» What is needed
From the comment on how LLMs come to give true answers, reproduce word for word the passage that opens with the words containing "I'm not saying" and closes with "problem in mathematics.".

» Extract to read
Comment by tavavex
10 days ago
I think you're confusing OP for the people who claim that there is zero functional difference between an LLM and a search engine that just parrots stuff already in it. But they never made such a claim. Here, let me try: the simplest explanation for how next token estimation leads to a model that often produces true answers is that for most inputs, the most likely next token is true. Given their size and the way they're trained, LLMs obviously don't just ingest training data like a big archive, they contain something like an abstract representation of tokens and concepts. While not exactly like human knowledge, the network is large and deep enough that LLMs are capable of predicting true statements based on preceding text. This also enables them to answer questions not in their training dataset, although accuracy obviously suffers the further you deviate from known topics. The most likely next token to any question is the true answer, so they essentially ended up being trained to estimate truth.
I'm not saying this is bad or underwhelming, by the way. It's incredible how far people were able to push machine learning with just the knowledge we have now, and how they're still making process. I'm just saying it's not magic. It's not something like an unsolved problem in mathematics.

» Available data
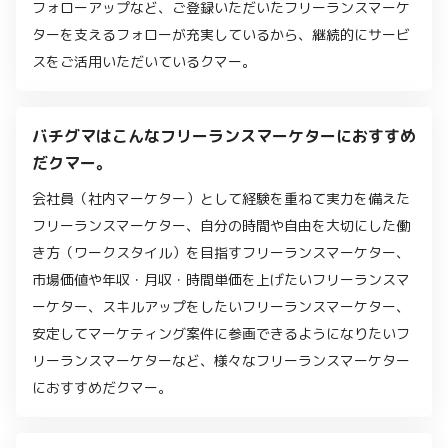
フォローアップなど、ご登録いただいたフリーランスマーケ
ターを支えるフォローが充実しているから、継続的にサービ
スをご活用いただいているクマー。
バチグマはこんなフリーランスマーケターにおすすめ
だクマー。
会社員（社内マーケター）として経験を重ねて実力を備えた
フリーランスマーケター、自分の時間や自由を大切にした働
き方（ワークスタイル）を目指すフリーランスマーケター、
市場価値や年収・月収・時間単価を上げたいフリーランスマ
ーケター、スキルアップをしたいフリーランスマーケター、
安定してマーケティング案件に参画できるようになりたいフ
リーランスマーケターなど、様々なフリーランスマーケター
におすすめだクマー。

==

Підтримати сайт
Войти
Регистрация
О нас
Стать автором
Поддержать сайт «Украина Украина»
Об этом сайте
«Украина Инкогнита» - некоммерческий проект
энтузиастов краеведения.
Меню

---

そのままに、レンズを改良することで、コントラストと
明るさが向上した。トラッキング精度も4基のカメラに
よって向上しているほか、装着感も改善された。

» Result below
I'm not saying this is bad or underwhelming, by the way. It's incredible how far people were able to push machine learning with just the knowledge we have now, and how they're still making process. I'm just saying it's not magic. It's not something like an unsolved problem in mathematics.